- TASK DIRECTIONS -
Please restate, word for word, the lines below that begin at the one with "476 violation of this section." and end at the one with "Page 19 of 21". Leave out all other lines.

- Page-level text extractions -
== == ==
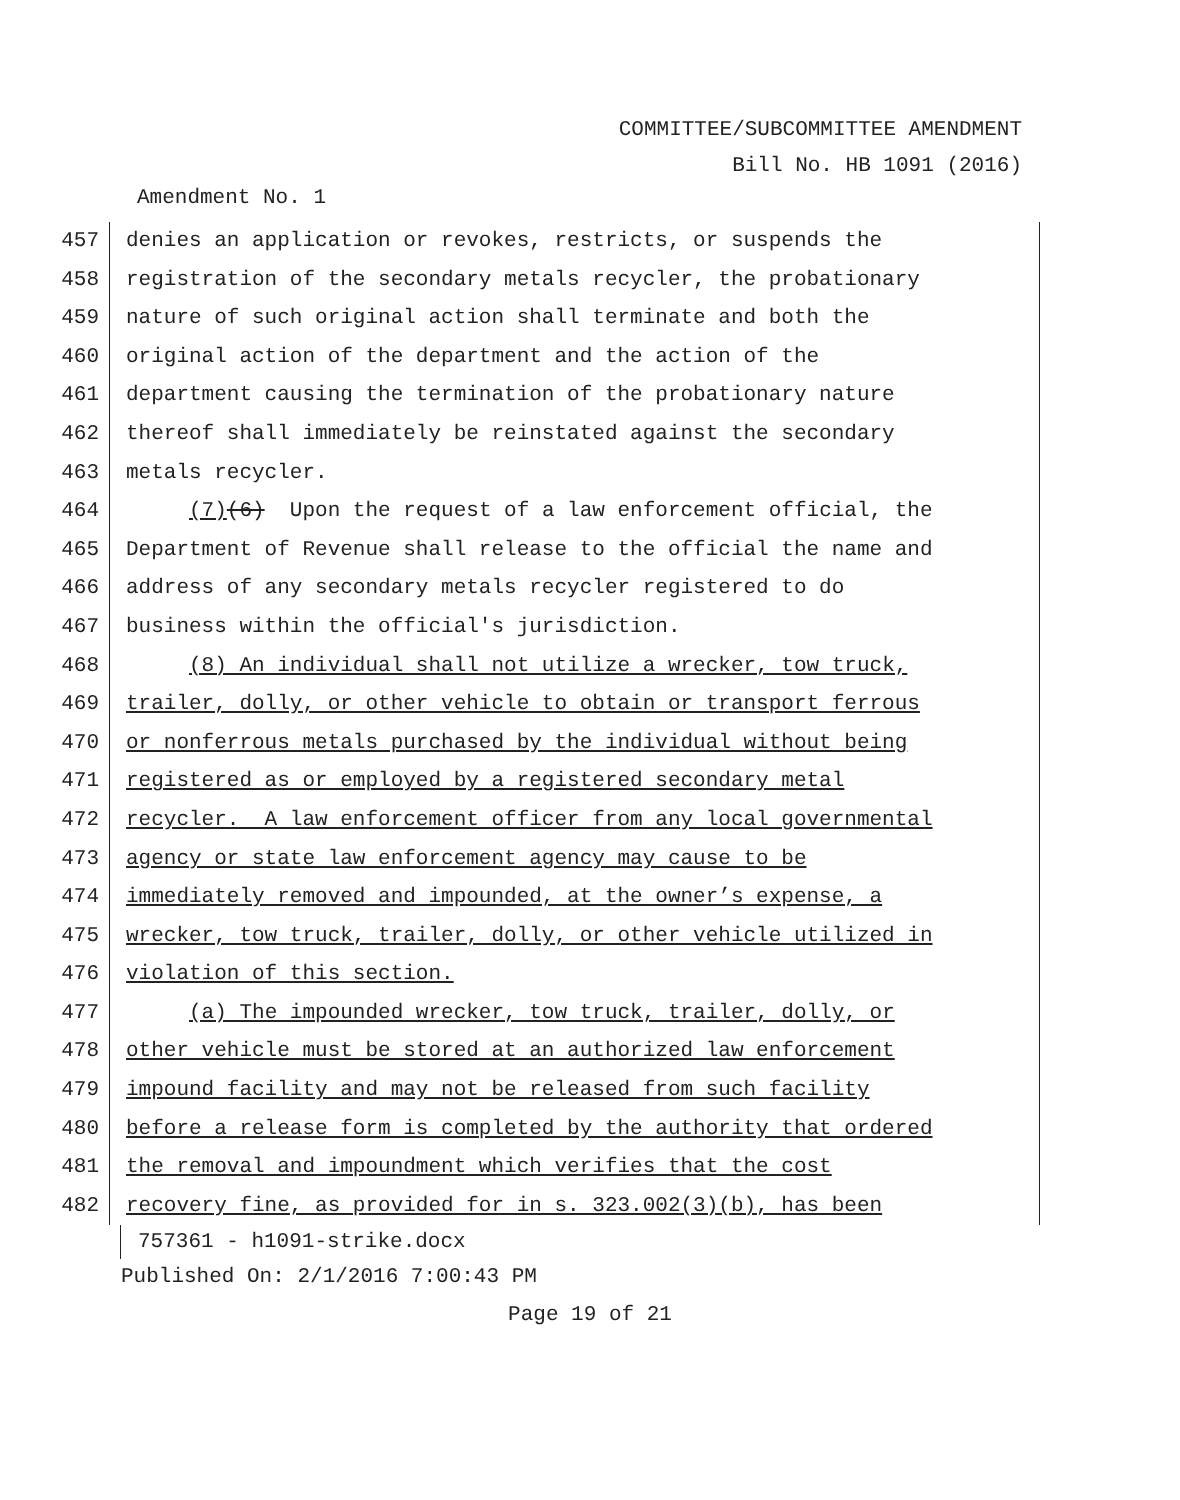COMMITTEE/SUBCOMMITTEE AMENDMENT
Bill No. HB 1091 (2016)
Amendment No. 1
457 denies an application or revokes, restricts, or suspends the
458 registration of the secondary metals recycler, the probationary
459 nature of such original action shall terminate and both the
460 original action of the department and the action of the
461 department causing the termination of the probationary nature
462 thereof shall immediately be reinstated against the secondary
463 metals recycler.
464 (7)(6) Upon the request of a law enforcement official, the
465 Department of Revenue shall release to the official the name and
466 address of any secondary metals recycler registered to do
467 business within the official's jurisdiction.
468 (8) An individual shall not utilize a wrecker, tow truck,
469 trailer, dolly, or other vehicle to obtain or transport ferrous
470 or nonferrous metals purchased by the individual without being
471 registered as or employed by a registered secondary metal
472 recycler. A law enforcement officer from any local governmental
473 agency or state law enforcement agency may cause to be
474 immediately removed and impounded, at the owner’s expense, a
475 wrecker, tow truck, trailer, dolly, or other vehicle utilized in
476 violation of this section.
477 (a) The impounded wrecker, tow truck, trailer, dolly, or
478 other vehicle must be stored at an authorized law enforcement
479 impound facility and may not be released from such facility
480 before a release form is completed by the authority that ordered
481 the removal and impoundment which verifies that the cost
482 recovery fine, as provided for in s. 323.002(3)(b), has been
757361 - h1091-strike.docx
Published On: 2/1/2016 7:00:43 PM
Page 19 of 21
== == ==
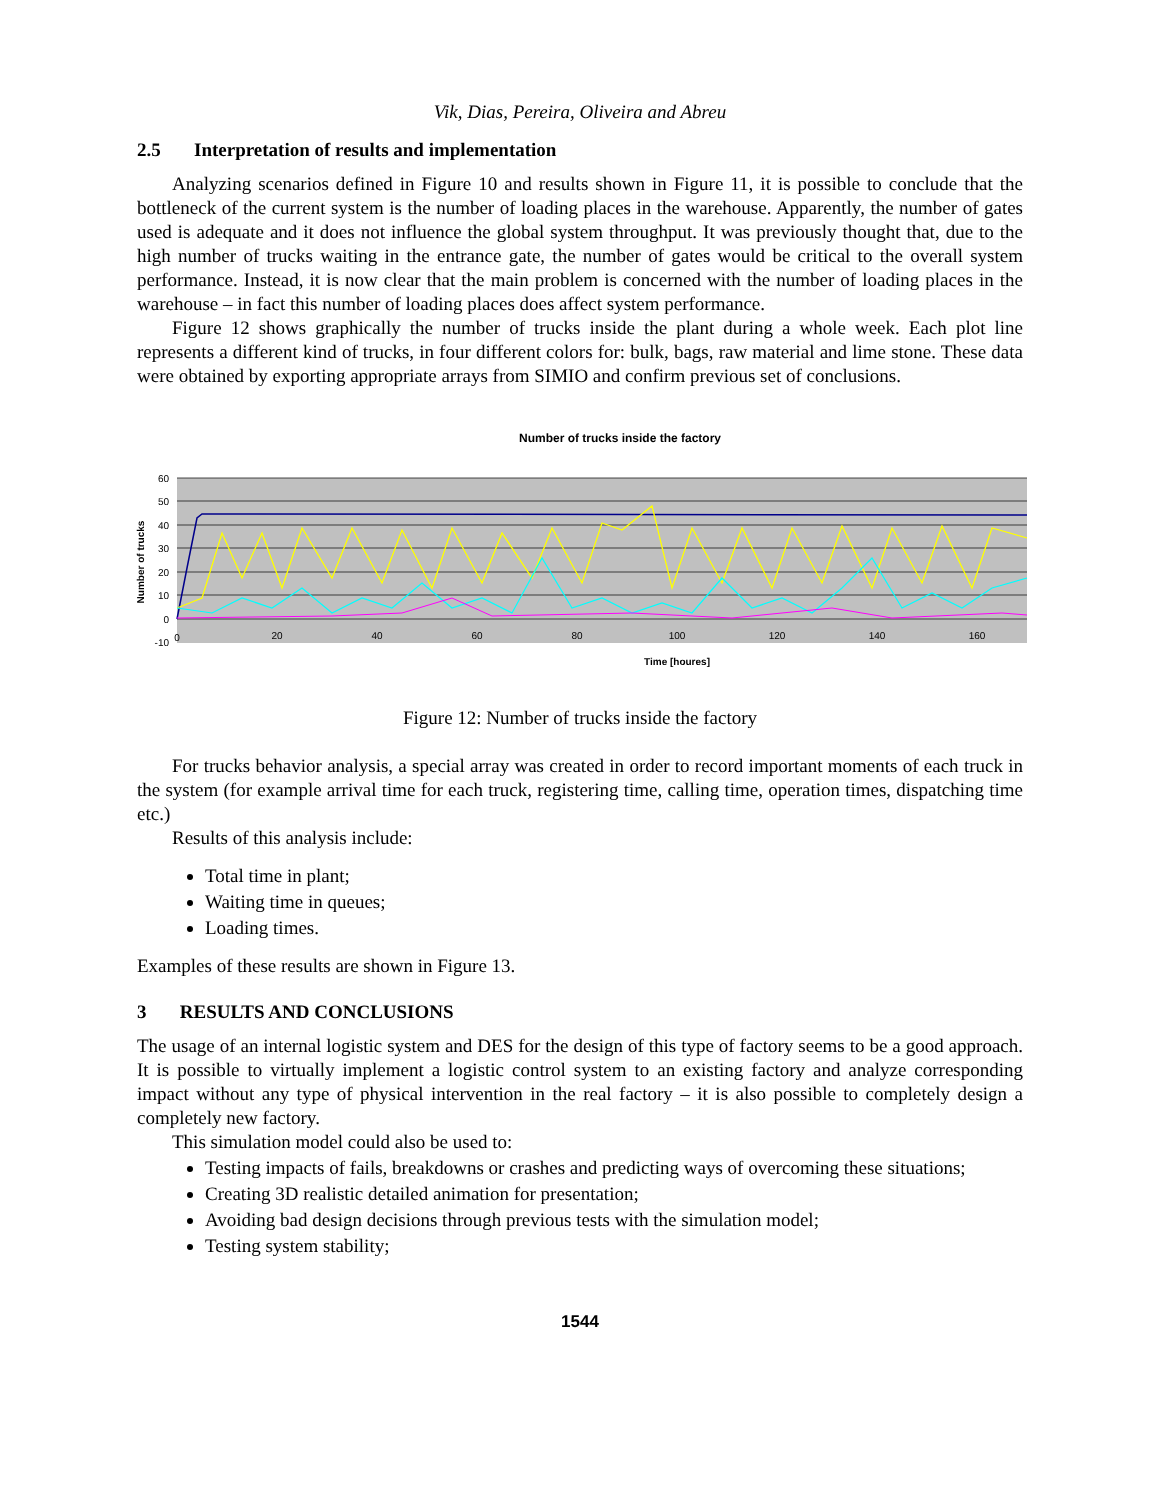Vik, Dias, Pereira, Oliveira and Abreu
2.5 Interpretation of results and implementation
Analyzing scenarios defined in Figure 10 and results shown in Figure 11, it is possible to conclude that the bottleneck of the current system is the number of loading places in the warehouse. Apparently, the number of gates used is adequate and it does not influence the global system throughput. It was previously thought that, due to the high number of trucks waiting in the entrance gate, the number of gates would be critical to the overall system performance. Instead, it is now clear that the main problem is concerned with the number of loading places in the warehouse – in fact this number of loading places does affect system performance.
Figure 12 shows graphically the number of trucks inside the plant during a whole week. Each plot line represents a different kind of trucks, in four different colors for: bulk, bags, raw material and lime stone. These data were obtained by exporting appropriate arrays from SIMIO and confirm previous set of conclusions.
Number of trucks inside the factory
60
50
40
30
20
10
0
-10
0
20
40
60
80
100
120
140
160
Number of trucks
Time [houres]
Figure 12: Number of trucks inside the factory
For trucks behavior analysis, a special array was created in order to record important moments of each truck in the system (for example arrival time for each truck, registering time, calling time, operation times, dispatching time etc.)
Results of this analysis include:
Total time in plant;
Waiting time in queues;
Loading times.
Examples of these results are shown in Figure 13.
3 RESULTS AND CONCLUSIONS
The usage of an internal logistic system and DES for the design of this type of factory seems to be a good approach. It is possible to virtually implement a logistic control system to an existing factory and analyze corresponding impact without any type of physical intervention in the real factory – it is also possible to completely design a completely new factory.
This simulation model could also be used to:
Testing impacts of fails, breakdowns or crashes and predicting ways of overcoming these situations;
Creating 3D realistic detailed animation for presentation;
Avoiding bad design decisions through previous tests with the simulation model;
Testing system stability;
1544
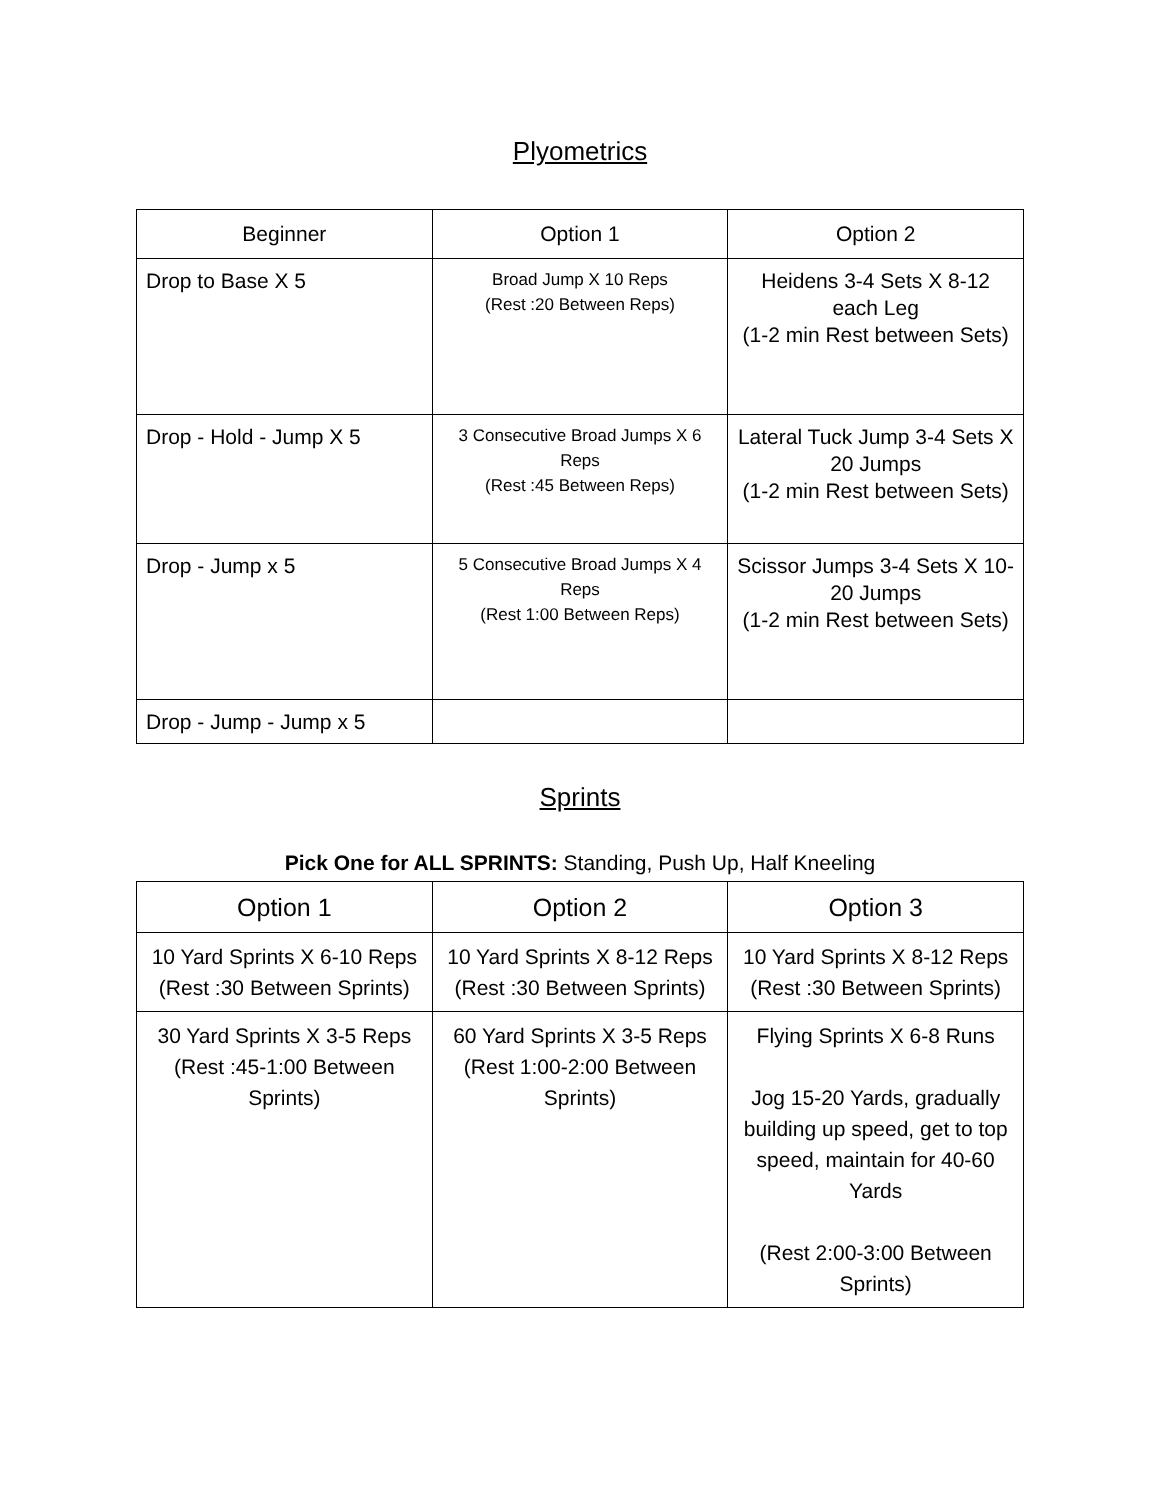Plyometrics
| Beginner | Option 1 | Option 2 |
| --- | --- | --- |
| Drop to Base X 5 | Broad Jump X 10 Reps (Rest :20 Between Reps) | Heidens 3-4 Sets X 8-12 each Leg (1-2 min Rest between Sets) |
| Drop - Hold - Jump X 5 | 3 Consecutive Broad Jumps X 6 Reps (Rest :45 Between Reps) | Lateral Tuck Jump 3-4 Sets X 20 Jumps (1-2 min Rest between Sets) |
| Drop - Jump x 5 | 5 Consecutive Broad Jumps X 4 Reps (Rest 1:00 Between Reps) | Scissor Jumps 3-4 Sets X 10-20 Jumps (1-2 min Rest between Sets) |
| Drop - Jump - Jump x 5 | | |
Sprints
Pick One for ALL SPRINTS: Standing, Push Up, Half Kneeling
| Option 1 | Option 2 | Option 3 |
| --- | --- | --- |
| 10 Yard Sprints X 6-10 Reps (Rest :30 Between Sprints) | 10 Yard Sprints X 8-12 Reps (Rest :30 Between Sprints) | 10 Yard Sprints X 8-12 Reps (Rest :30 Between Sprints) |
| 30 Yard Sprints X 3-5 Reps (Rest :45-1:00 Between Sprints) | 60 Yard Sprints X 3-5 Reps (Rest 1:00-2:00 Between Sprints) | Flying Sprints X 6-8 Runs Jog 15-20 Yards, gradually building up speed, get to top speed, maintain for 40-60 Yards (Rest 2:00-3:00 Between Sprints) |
== == ==
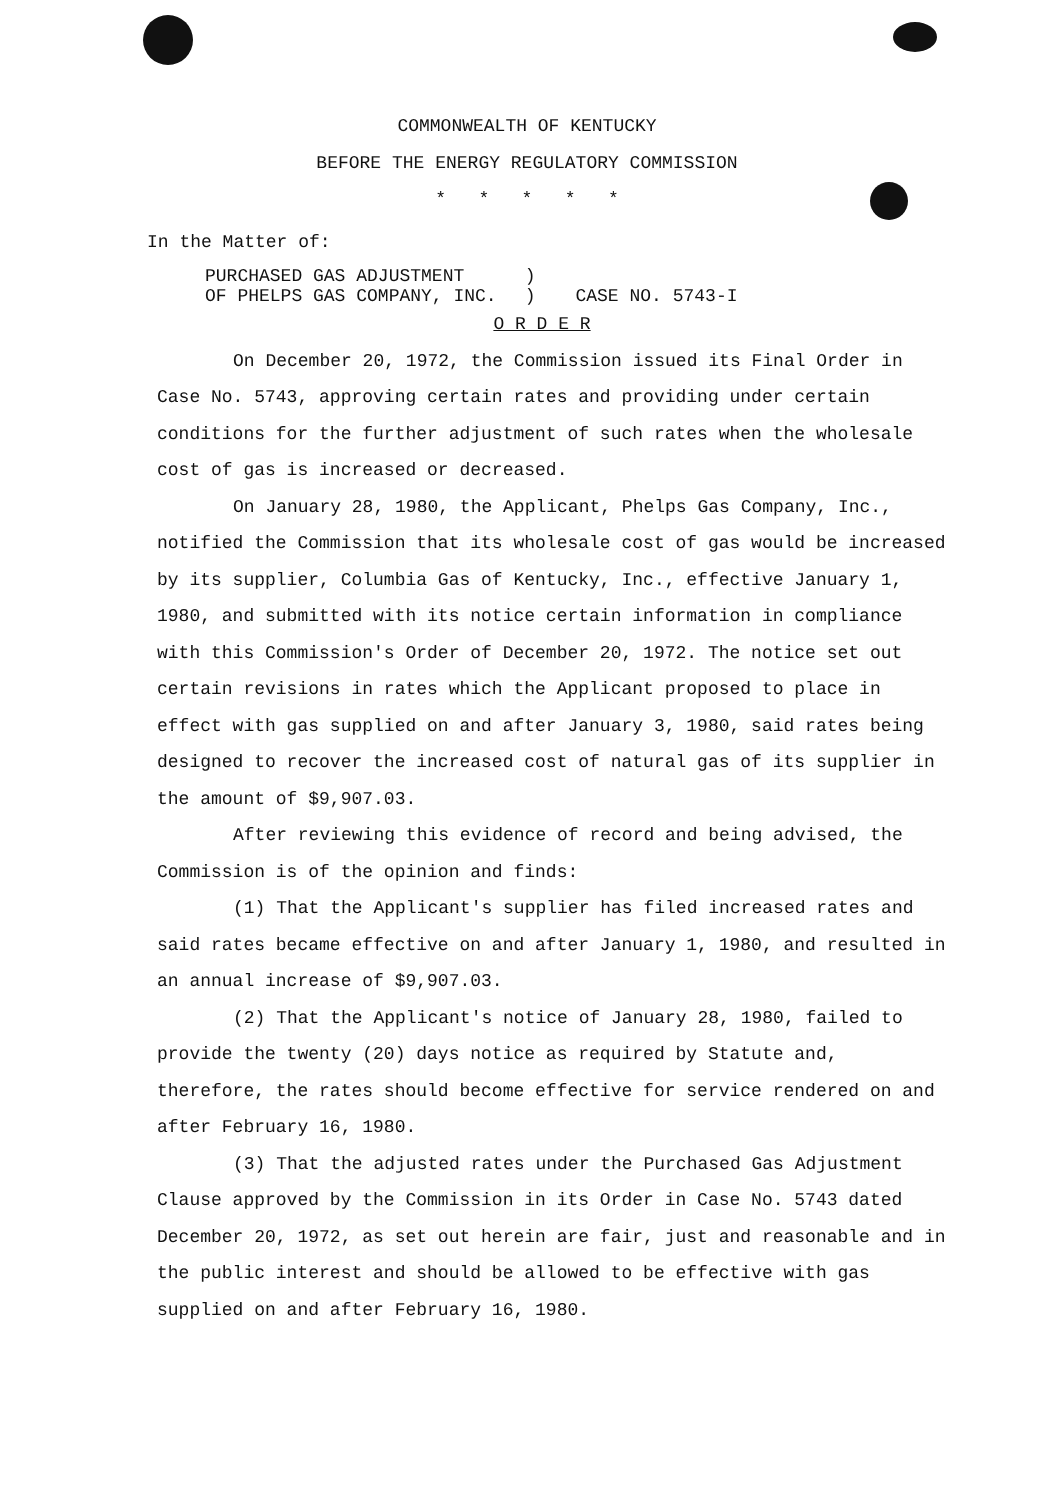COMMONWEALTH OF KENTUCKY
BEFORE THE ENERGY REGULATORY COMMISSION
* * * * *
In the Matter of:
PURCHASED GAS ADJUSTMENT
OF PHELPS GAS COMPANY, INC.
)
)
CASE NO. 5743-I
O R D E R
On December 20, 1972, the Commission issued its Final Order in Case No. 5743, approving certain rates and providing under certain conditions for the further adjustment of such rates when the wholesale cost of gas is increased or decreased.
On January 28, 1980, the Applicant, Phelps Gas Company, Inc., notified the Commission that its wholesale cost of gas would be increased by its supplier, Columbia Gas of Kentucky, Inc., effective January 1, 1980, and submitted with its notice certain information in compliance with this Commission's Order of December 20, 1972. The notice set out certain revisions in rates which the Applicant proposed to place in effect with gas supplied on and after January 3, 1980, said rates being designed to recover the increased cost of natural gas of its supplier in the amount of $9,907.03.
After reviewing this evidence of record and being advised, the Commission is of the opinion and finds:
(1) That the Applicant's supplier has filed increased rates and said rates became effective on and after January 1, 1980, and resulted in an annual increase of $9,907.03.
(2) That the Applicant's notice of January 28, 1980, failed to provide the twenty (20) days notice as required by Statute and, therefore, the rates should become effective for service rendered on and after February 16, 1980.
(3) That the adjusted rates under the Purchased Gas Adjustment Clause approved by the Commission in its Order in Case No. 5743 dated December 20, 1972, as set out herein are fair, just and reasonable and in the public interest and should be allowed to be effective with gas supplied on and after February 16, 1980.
== == ==
- EXERCISE OUTPUT -
476 violation of this section.
477 (a) The impounded wrecker, tow truck, trailer, dolly, or
478 other vehicle must be stored at an authorized law enforcement
479 impound facility and may not be released from such facility
480 before a release form is completed by the authority that ordered
481 the removal and impoundment which verifies that the cost
482 recovery fine, as provided for in s. 323.002(3)(b), has been
757361 - h1091-strike.docx
Published On: 2/1/2016 7:00:43 PM
Page 19 of 21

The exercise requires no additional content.